L’iter corretto da seguire è solo una delle ragioni alla base dell’intervento di Regione su questo argomento. «Alimentare allarmismi – aggiunge Beduschi – segnalare ai giornali prima che alle autorità o affidarsi a valutazioni improvvisate non aiuta né i cittadini né gli enti che devono agire».
Da Regione Lombardia, impegnata nelle attività di monitoraggio della specie e nel supporto agli allevatori e alle comunità locali a livello di prevenzione, informazione e intervento, arriva quindi il promemoria sugli step da seguire in caso di avvistamento: contattare la polizia provinciale, se possibile raccogliere materiale fotografico o video per l’identificazione dell’esemplare.
In caso di ritrovamento di lupo ferito o morto, e in caso di incidente stradale, al riferimento delle polizie provinciali si aggiungono i carabinieri forestali. Da evitare qualsiasi intervento diretto sull’animale. «Le operazioni di soccorso e valutazione sanitaria competono esclusivamente alle autorità e ai centri specializzati attivi 24 ore su 24 – precisa in una nota la Regione – Infine in caso di predazione di bestiame, l’allevatore deve contattare le forze di polizia competenti che attiveranno le squadre specializzate istituite dalla Regione per supportare gli allevatori nella prevenzione dei danni e nella gestione della procedure di indennizzo».

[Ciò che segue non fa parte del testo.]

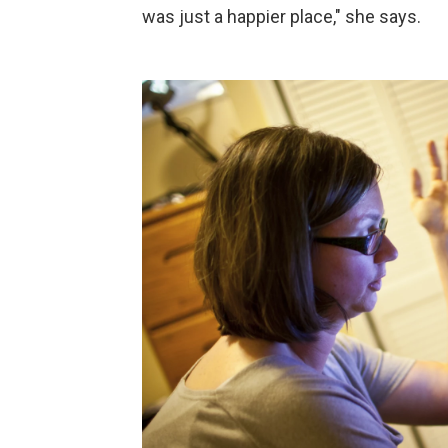
was just a happier place," she says.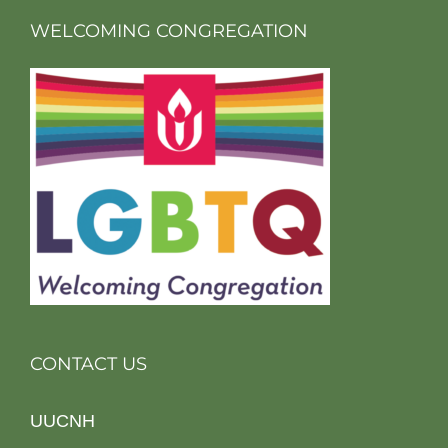
WELCOMING CONGREGATION
CONTACT US
UUCNH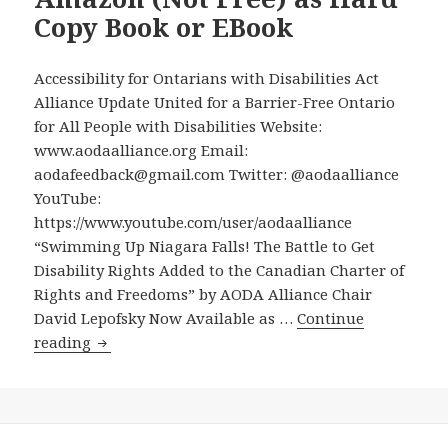
Pledge
Copy Book or EBook
in
this
Accessibility for Ontarians with Disabilities Act
Election
Alliance Update United for a Barrier-Free Ontario
for All People with Disabilities Website:
www.aodaalliance.org Email:
aodafeedback@gmail.com Twitter: @aodaalliance
YouTube:
https://www.youtube.com/user/aodaalliance
“Swimming Up Niagara Falls! The Battle to Get
Disability Rights Added to the Canadian Charter of
Rights and Freedoms” by AODA Alliance Chair
David Lepofsky Now Available as …
Continue
“Swimming
reading
Up
Niagara
Falls!
The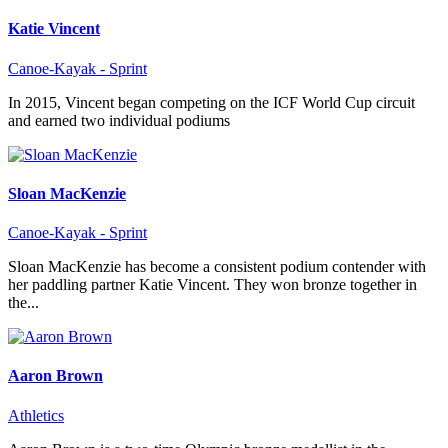
Katie Vincent
Canoe-Kayak - Sprint
In 2015, Vincent began competing on the ICF World Cup circuit
and earned two individual podiums
Sloan MacKenzie
Canoe-Kayak - Sprint
Sloan MacKenzie has become a consistent podium contender with
her paddling partner Katie Vincent. They won bronze together in
the...
Aaron Brown
Athletics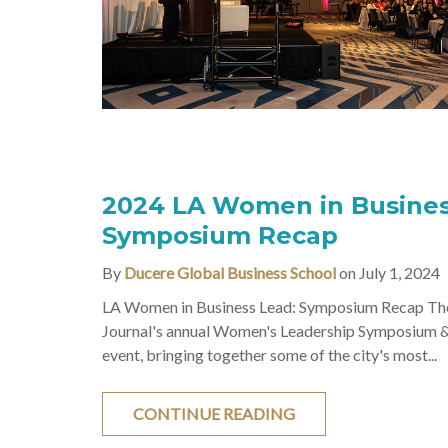
2024 LA Women in Busines
Symposium Recap
By
Ducere Global Business School
on July 1, 2024
LA Women in Business Lead: Symposium Recap The
Journal's annual Women's Leadership Symposium 
event, bringing together some of the city's most...
CONTINUE READING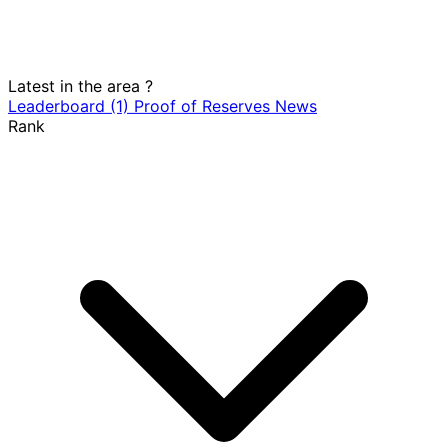
Latest in the area
?
Leaderboard
(1)
Proof of Reserves
News
Rank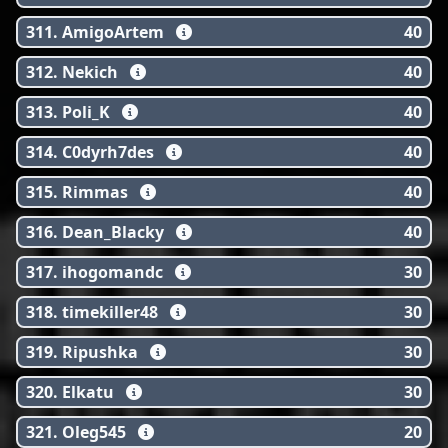
311. AmigoArtem
40
312. Nekich
40
313. Poli_K
40
314. C0dyrh7des
40
315. Rimmas
40
316. Dean_Blacky
40
317. ihogomandc
30
318. timekiller48
30
319. Ripushka
30
320. Elkatu
30
321. Oleg545
20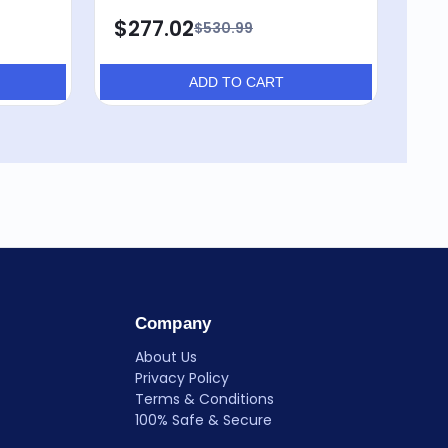
$277.02
$530.99
ADD TO CART
Company
About Us
Privacy Policy
Terms & Conditions
100% Safe & Secure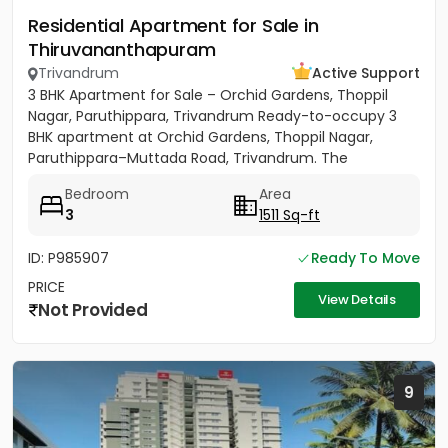
Residential Apartment for Sale in
Thiruvananthapuram
Trivandrum
Active Support
3 BHK Apartment for Sale – Orchid Gardens, Thoppil
Nagar, Paruthippara, Trivandrum Ready-to-occupy 3
BHK apartment at Orchid Gardens, Thoppil Nagar,
Paruthippara–Muttada Road, Trivandrum. The
apartment has 3 bedrooms...
Bedroom
Area
3
1511 Sq-ft
ID: P985907
Ready To Move
PRICE
View Details
Not Provided
9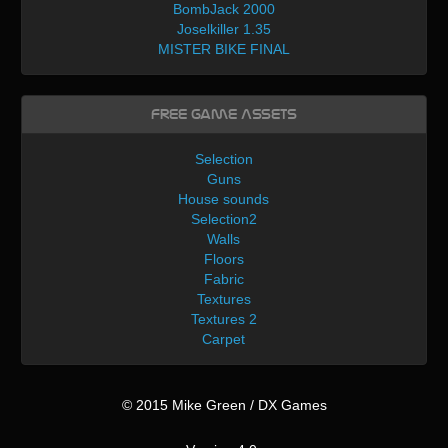
BombJack 2000
Joselkiller 1.35
MISTER BIKE FINAL
Free Game Assets
Selection
Guns
House sounds
Selection2
Walls
Floors
Fabric
Textures
Textures 2
Carpet
© 2015 Mike Green / DX Games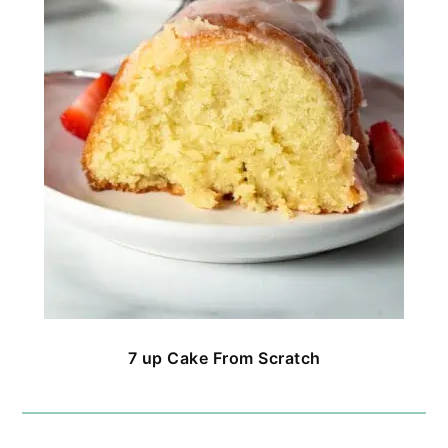
7 up Cake From Scratch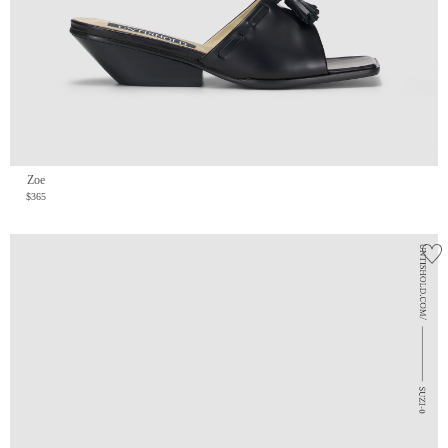
Zoe
$365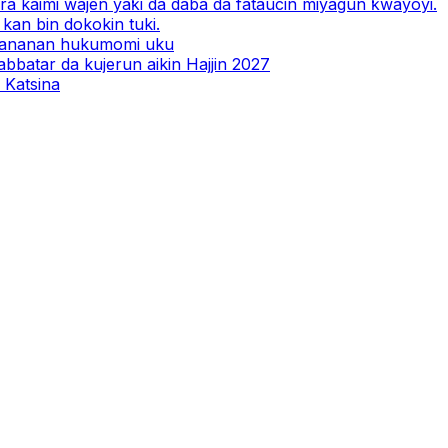
a kaimi wajen yaƙi da daba da fataucin miyagun ƙwayoyi.
kan bin dokokin tuki.
 ƙananan hukumomi uku
abbatar da kujerun aikin Hajjin 2027
 Katsina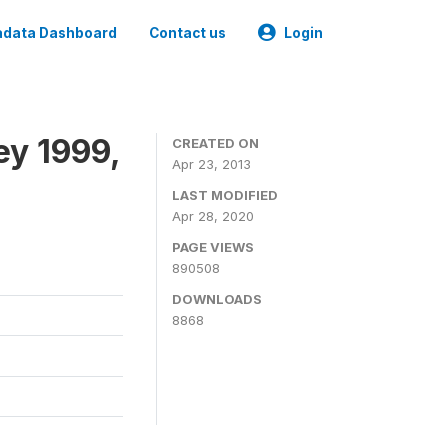
data Dashboard
Contact us
Login
ey 1999,
CREATED ON
Apr 23, 2013
LAST MODIFIED
Apr 28, 2020
PAGE VIEWS
890508
DOWNLOADS
8868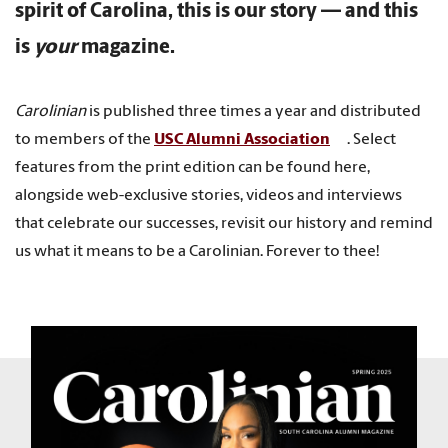
spirit of Carolina, this is our story — and this
is
your
magazine.
Carolinian
is published three times a year and distributed
to members of the
USC Alumni Association
. Select
features from the print edition can be found here,
alongside web-exclusive stories, videos and interviews
that celebrate our successes, revisit our history and remind
us what it means to be a Carolinian. Forever to thee!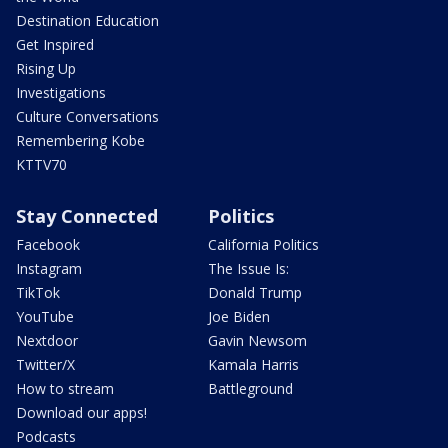
Destination Education
Get Inspired
Rising Up
Investigations
Culture Conversations
Remembering Kobe
KTTV70
Stay Connected
Politics
Facebook
California Politics
Instagram
The Issue Is:
TikTok
Donald Trump
YouTube
Joe Biden
Nextdoor
Gavin Newsom
Twitter/X
Kamala Harris
How to stream
Battleground
Download our apps!
Podcasts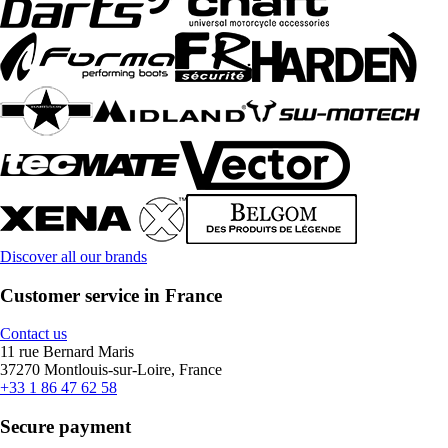
Discover all our brands
Customer service in France
Contact us
11 rue Bernard Maris
37270 Montlouis-sur-Loire, France
+33 1 86 47 62 58
Secure payment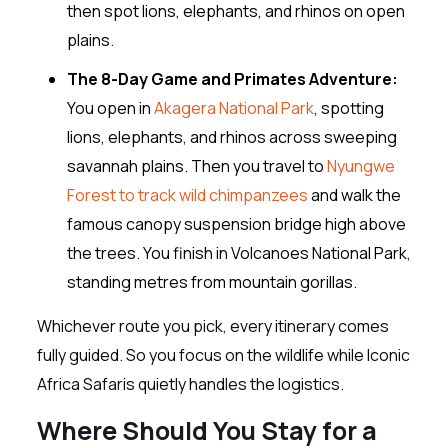
then spot lions, elephants, and rhinos on open
plains.
The 8-Day Game and Primates Adventure:
You open in
Akagera National Park
, spotting
lions, elephants, and rhinos across sweeping
savannah plains. Then you travel to
Nyungwe
Forest to track wild chimpanzees
and walk the
famous canopy suspension bridge high above
the trees. You finish in Volcanoes National Park,
standing metres from mountain gorillas.
Whichever route you pick, every itinerary comes
fully guided. So you focus on the wildlife while Iconic
Africa Safaris quietly handles the logistics.
Where Should You Stay for a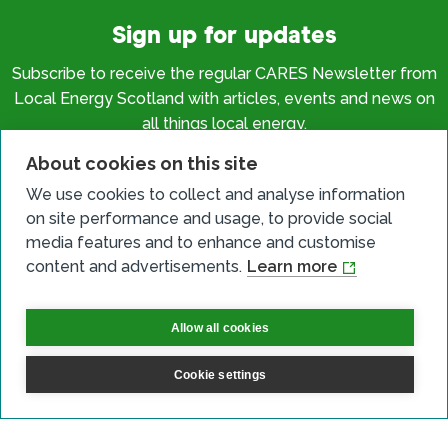
Sign up for updates
Subscribe to receive the regular CARES Newsletter from
Local Energy Scotland with articles, events and news on
all things local energy.
About cookies on this site
Sign up
We use cookies to collect and analyse information
on site performance and usage, to provide social
media features and to enhance and customise
content and advertisements.
Learn more
Contact us
Allow all cookies
Email
Cookie settings
Phone
Facebook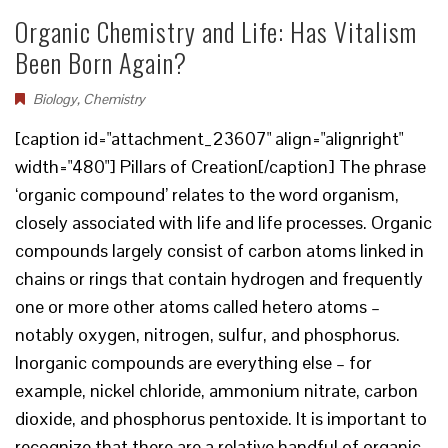
Organic Chemistry and Life: Has Vitalism
Been Born Again?
Biology
,
Chemistry
[caption id="attachment_23607" align="alignright"
width="480"] Pillars of Creation[/caption] The phrase
‘organic compound’ relates to the word organism,
closely associated with life and life processes. Organic
compounds largely consist of carbon atoms linked in
chains or rings that contain hydrogen and frequently
one or more other atoms called hetero atoms –
notably oxygen, nitrogen, sulfur, and phosphorus.
Inorganic compounds are everything else – for
example, nickel chloride, ammonium nitrate, carbon
dioxide, and phosphorus pentoxide. It is important to
recognize that there are a relative handful of organic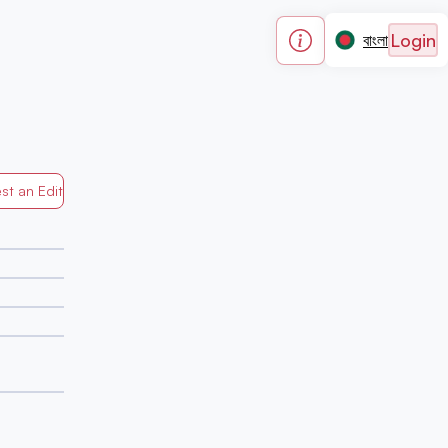
Login
বাংলা
st an Edit
Generated by Mapped in Banglades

Tra le questioni di stretta attualità per quanto riguarda il lupo c’è infine il recente declassamento dell’animale a livello europeo, che ha aperto a una gestione più flessibile del monitoraggio e a potenziali abbattimenti. «Non significa liberalizzarne la caccia – afferma Beduschi – ma governare in modo più responsabile una presenza che oggi è strutturale e in certi contesti come quelli urbani non è accettabile per la sicurezza dell’uomo e dell’animale stesso. Il lupo va riportato nelle aree vocate ed è per questo che è in corso un confronto tecnico tra Regioni, Ministeri e Ispra per aggiornare i dati, definire criteri più coerenti e costruire strumenti di gestione realmente applicabili sui territori».